- July 26, 2010
- Adipose tissue-specific regulation of angiotensinogen in obese humans and mice: impact of nutritional status and adipocyte hypertrophy. Am J Hypertens 2010;23:425-31
- Yasue S, Masuzaki H, Okada S, Ishii T, Kozuka C, Tanaka T, Fujikura J, Ebihara K, Hosoda K, Katsurada A, Ohashi N, Urushihara M, Kobori H, Morimoto N, Kawazoe T, Naitoh M, Okada M, Sakaue H, Suzuki S, Nakao K.

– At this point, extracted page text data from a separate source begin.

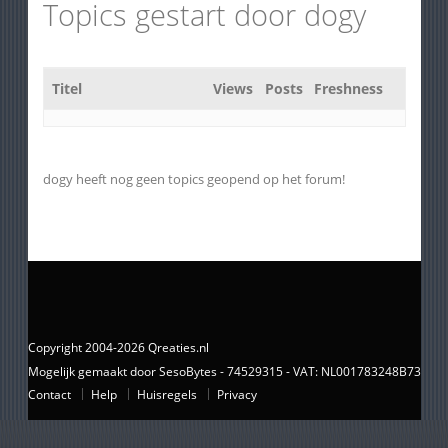
Topics gestart door dogy
Titel
Views
Posts
Freshness
dogy heeft nog geen topics geopend op het forum!
Copyright 2004-2026 Qreaties.nl
Mogelijk gemaakt door SesoBytes - 74529315 - VAT: NL001783248B73
Contact
Help
Huisregels
Privacy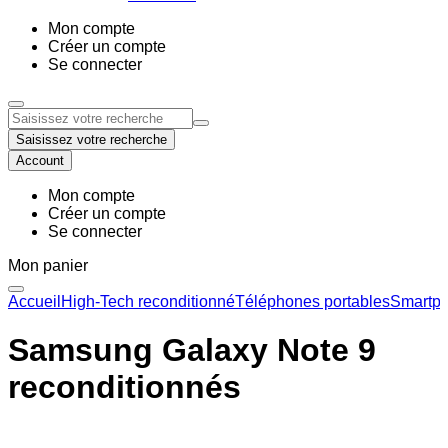
Mon compte
Créer un compte
Se connecter
Saisissez votre recherche
Account
Mon compte
Créer un compte
Se connecter
Mon panier
Accueil
High-Tech reconditionné
Téléphones portables
Smartph
Samsung Galaxy Note 9
reconditionnés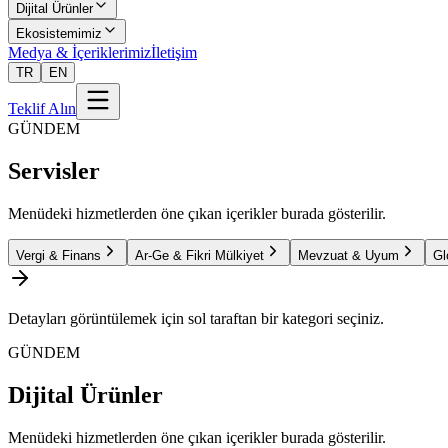
Dijital Ürünler
Ekosistemimiz
Medya & İçeriklerimiz
İletişim
TR
EN
Teklif Alın
GÜNDEM
Servisler
Menüdeki hizmetlerden öne çıkan içerikler burada gösterilir.
Vergi & Finans
Ar-Ge & Fikri Mülkiyet
Mevzuat & Uyum
Gl
Detayları görüntülemek için sol taraftan bir kategori seçiniz.
GÜNDEM
Dijital Ürünler
Menüdeki hizmetlerden öne çıkan içerikler burada gösterilir.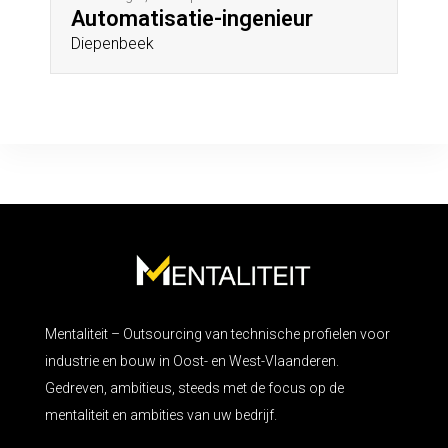
Automatisatie-ingenieur
Diepenbeek
Mentaliteit – Outsourcing van technische profielen voor
industrie en bouw in Oost- en West-Vlaanderen.
Gedreven, ambitieus, steeds met de focus op de
mentaliteit en ambities van uw bedrijf.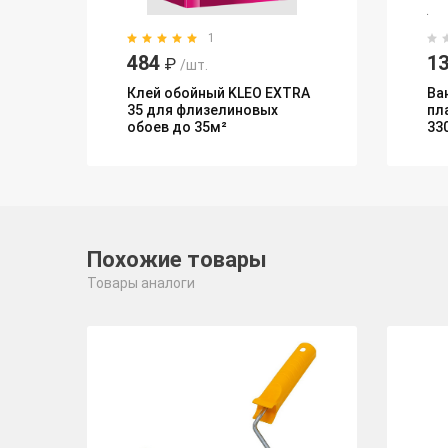
1
484
13
₽
/шт.
Клей обойный KLEO EXTRA
Ва
35 для флизелиновых
пл
обоев до 35м²
33
Похожие товары
Товары аналоги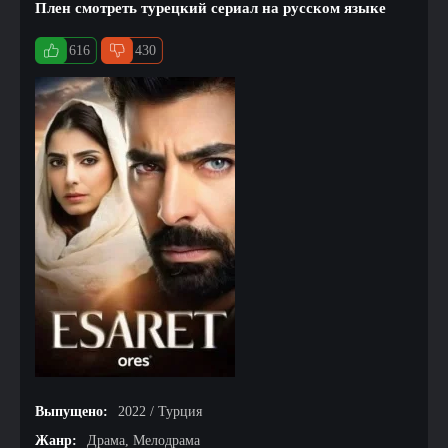
Плен смотреть турецкий сериал на русском языке
616
430
Выпущено:
2022 / Турция
Жанр:
Драма, Мелодрама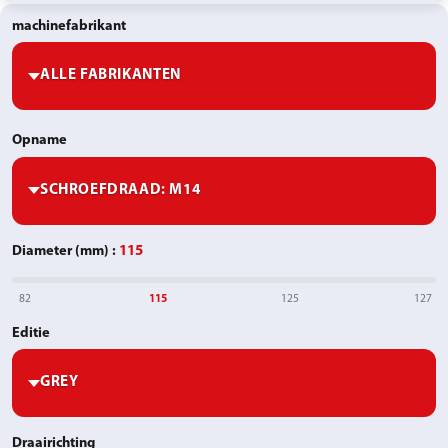
machinefabrikant
Opname
SCHROEFDRAAD
Diameter (mm)
:
115
82
115
125
127
Editie
Draairichting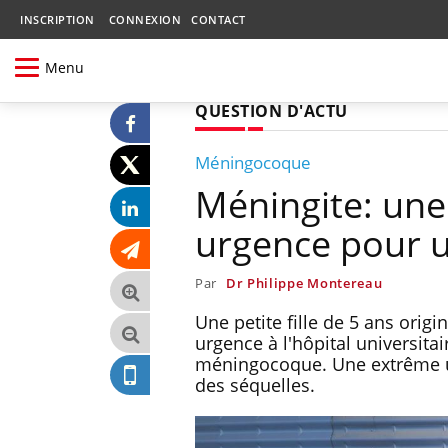
INSCRIPTION
CONNEXION
CONTACT
Menu
QUESTION D'ACTU
Méningocoque
Méningite: une
urgence pour 
Par
Dr Philippe Montereau
Une petite fille de 5 ans origi
urgence à l'hôpital universit
méningocoque. Une extrême ur
des séquelles.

Description of this Publication
The aims of this study were to investigate the association between the level of expression of adipose tissue-derived angiotensinogen secretion (A-AGT-S) and indices of body fat mass, to examine the regulation of A-AGT-S in relation to obesity in humans, and finally to assess the contribution of A-AGT-S to plasma AGT in mouse models of obesity and weight reduction. The amount of A-AGT-S was estimated by multiplying the mRNA level of AGT/g adipose tissue by body fat mass. The human sample included 46 Japanese subjects who were recruited for subcutaneous abdominal adipose tissue biopsies. The authors found that the secretion of adipose tissue-derived AGT was substantially increased in both obese humans and obese mice and it was correlated with plasma AGT levels in mouse models of obesity and weight reduction. For instance, plasma AGT levels were increased by ~20% in the obese mouse, whereas they were decreased by ~12% in mice with weight reduction. Moreover, the AGT mRNA levels in adipose tissue were decreased in both obese humans and mice and increased in mice after weight loss, whereas A-AGT-S showed the opposite trend. The authors explained these results in part by triglyceride accumulation and adipocyte hypertrophy in obese adipose tissue. Thus, these results suggest that adipose tissue-derived AGT could contribute to circulating AGT levels and consequently play a role in obesity-related metabolic diseases.